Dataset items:

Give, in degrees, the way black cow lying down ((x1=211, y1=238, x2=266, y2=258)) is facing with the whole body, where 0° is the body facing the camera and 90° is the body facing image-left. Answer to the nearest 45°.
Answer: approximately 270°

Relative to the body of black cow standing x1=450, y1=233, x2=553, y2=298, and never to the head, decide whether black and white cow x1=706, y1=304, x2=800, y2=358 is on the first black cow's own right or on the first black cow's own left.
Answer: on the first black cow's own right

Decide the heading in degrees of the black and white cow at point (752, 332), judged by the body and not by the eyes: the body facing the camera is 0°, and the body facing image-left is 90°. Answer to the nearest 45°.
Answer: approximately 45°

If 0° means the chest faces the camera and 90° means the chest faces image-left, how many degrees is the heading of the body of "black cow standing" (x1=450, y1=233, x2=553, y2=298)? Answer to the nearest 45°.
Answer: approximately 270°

WHAT YOU SHOULD DO: Return every line of the listing above verbatim, from the first to the last.

TASK OUTPUT:
Give, in degrees, the way black cow lying down ((x1=211, y1=238, x2=266, y2=258)) is facing with the whole body, where 0° is the body facing the camera and 90° is the body facing image-left. Answer to the nearest 45°.
Answer: approximately 270°

Relative to the body of black cow standing x1=450, y1=233, x2=553, y2=298, and never to the head, decide whether black and white cow x1=706, y1=304, x2=800, y2=358 is on the first black cow's own right or on the first black cow's own left.
Answer: on the first black cow's own right

Decide the heading in degrees of the black and white cow at point (752, 332), judged by the body and not by the eyes: the body facing the camera is 0°, and the body facing image-left is 90°. Answer to the nearest 45°.
Answer: approximately 45°

If 0° means the chest faces the camera and 90° means the chest faces image-left, how many degrees is the heading of the body of "black cow standing" (x1=450, y1=233, x2=553, y2=298)? Answer to the nearest 45°.
Answer: approximately 270°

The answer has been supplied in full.